(Task description): Extend the page excerpt on old-time barbecue side dishes onward from its final line.

(Page excerpt):
The Kentucky Housewife
described serving barbecue: “When it is well done serve it with a garnish … squeeze over it a little lemon juice and accompany it with melted butter and
wine,
bread sauce, raw salad, slaugh or cucumbers and stewed fruit.”

BREAD SAUCE

 

This wine-soaked bread packs a flavor wallop, cutting through the richness of dark barbecued meats of the time—turkey, beef, and mutton. A small serving is just enough
.

2 cups fresh breadcrumbs, grated from a stale homemade-style loaf

½ cup dried Zante currants

¾ cup white wine

Combine all ingredients in a small saucepan and simmer over very low heat until the wine has been completely absorbed by the bread and currants. Serve warm with barbecued pork.

Makes 6 to 8 servings

ADAPTED FROM “BREAD SAUCE,” MRS. LETTICE BRYAN,
THE KENTUCKY HOUSEWIFE
, 1839.

CUCUMBER SALAD

 

A modicum of vinegar and lemon juice and a smattering of cayenne and ginger transform normally mild-mannered cucumbers into a snappy salad. Easy to make, this relish lasts for several days in the refrigerator. It is tasty alongside any meat, adds zest to vegetables, and can be mixed with mayonnaise for a sandwich spread or tartar sauce
.

2 large or 4 medium cucumbers

1 teaspoon salt

10 green onions, peeled and thinly sliced into rings

¾ cup white or cider vinegar

Juice of ½ lemon (2 to 3 tablespoons)

(Records supplied):
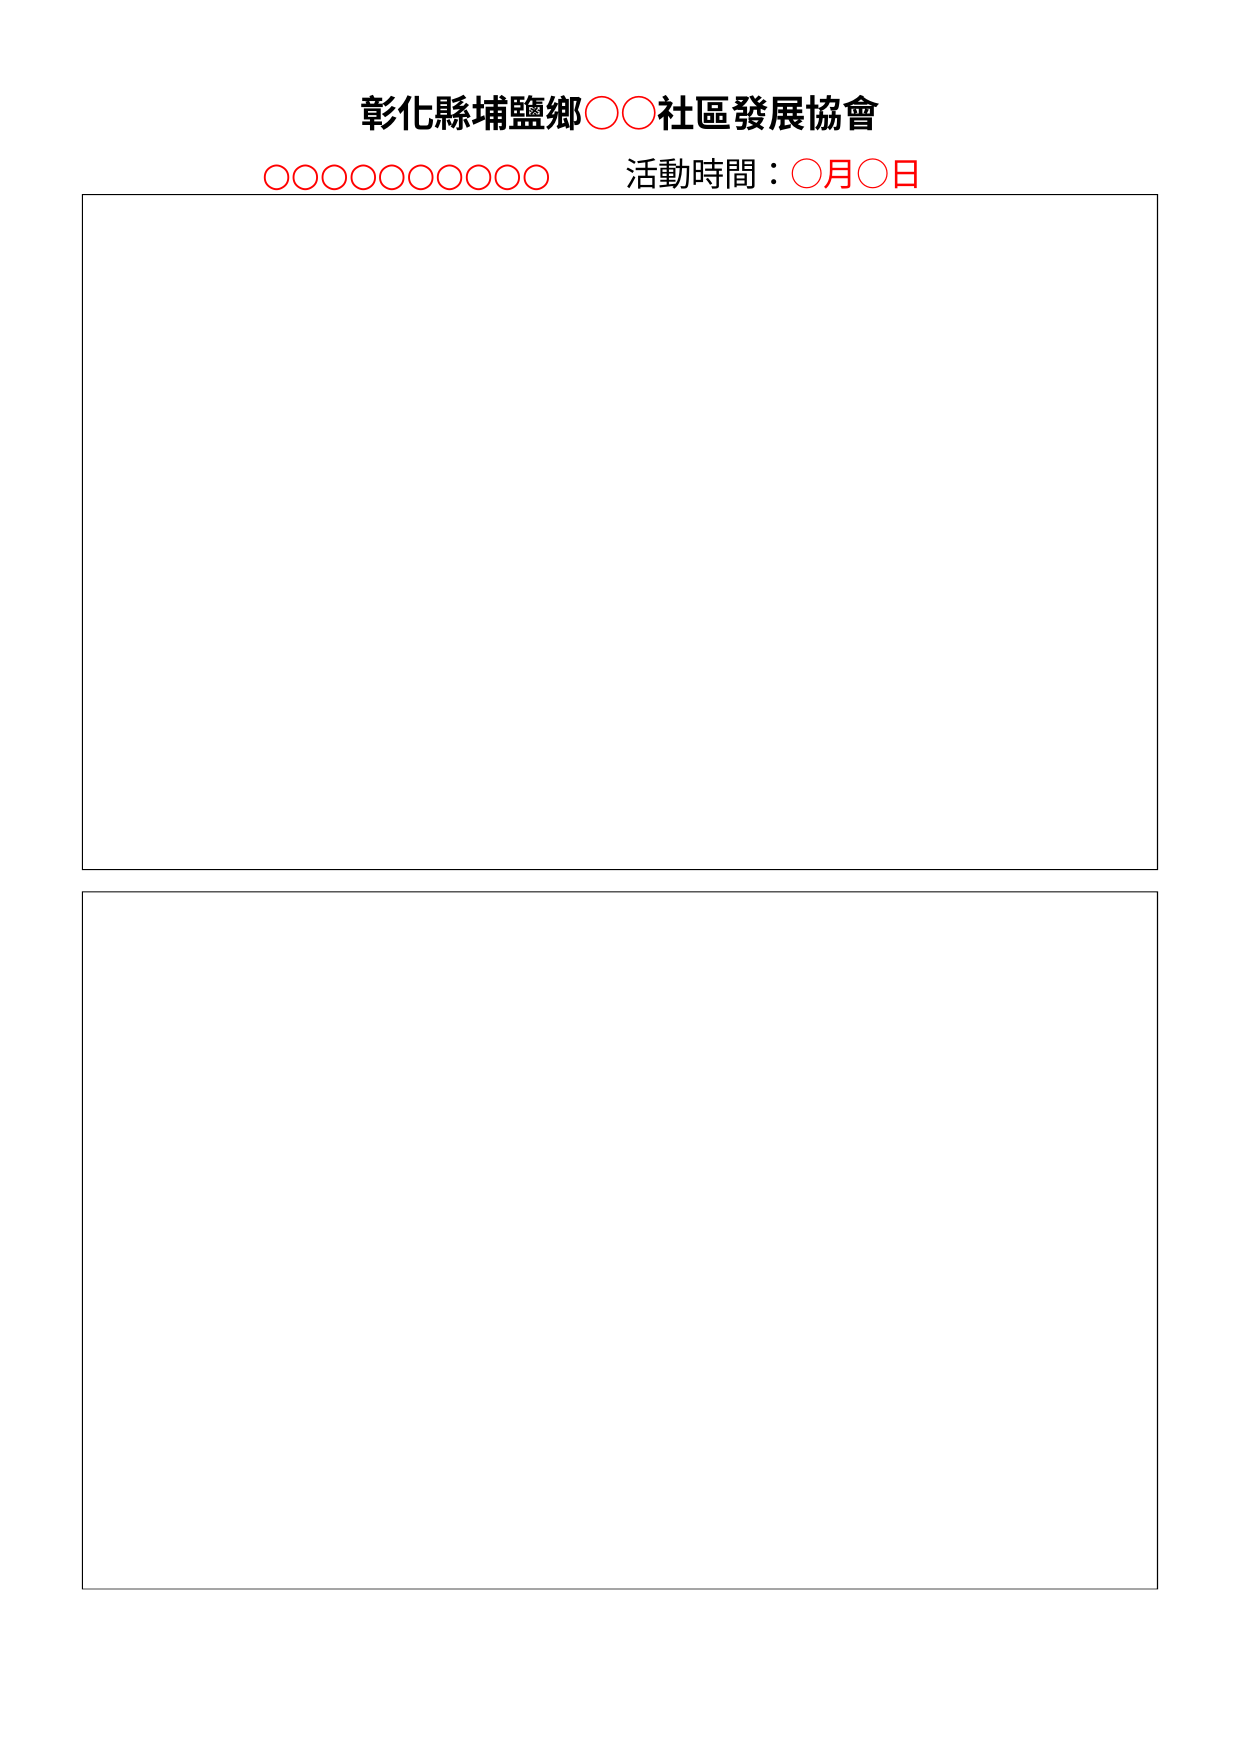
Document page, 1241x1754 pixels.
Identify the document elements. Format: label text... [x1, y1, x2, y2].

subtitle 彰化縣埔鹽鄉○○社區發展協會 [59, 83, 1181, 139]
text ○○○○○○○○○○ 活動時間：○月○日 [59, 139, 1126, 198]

==

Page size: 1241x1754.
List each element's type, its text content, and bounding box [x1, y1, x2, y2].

(Reply):
⅛ teaspoon ground cayenne pepper

⅛ teaspoon ground ginger

Pare the cucumbers, cut in half, and remove the seeds. Chop into about a ½-inch dice. Place in a nonreactive bowl and mix with the salt. Let stand for at least 1 hour. You may keep the cucumbers salted down for about 4 hours at the most. Drain off the accumulated juices and rinse well under cold water. Add the sliced green onions to the cucumbers.

In a small saucepan, mix the vinegar, lemon juice, cayenne, and ginger. Heat to boiling and pour over the vegetables. Let stand for at least 3 hours before serving; overnight is better. Store in a covered container in the refrigerator for up to 4 days.

Makes 6 to 8 servings as a relish

ADAPTED FROM “CUCUMBER SALAD,”
PRAIRIE FARMER
, JULY 1859.

“SALT FOR ICE CREAM”

SPRINGFIELD SCENES FROM DIARIES AND GROCERY LEDGERS

I
have a distant and vague memory of the first time I visited Abraham
Lincoln's home in Springfield, Illinois. I was nine years old and remember looking up and seeing a tall black hat hanging on a peg by the front door. The hallway seemed dark and narrow. Stairs to the second floor took up more room than the front-hall steps in my grandparents' house. Nanny and Pa's house was smaller. Their narrow stairs went up an outside wall with a window, and there was only one set of rooms on each floor. The Lincolns had parlors on either side of the central hall and several bedrooms upstairs.

Visiting the Lincolns' house, squished among grown-ups and crowded up to the protective barrier, I peered into rooms set up with old-fashioned furniture, books, and toys for the boys in the upstairs bedroom. I don't remember the kitchen. All in all it was a dissatisfying visit. The year before, our parents had taken us to Mount Vernon. Now, there was a house fit for a president of the United States. The rooms in George Washington's home were high ceilinged and grand. The lawn down to the river was fun to run across. The garden of hedges smelled different than any I'd been near. Lincoln's house smelled dry and stuffy, but at least it didn't burn my eyes the way the smoky and damp cabin rooms in New Salem Village had. We'd stopped at that state historic site on the same trip.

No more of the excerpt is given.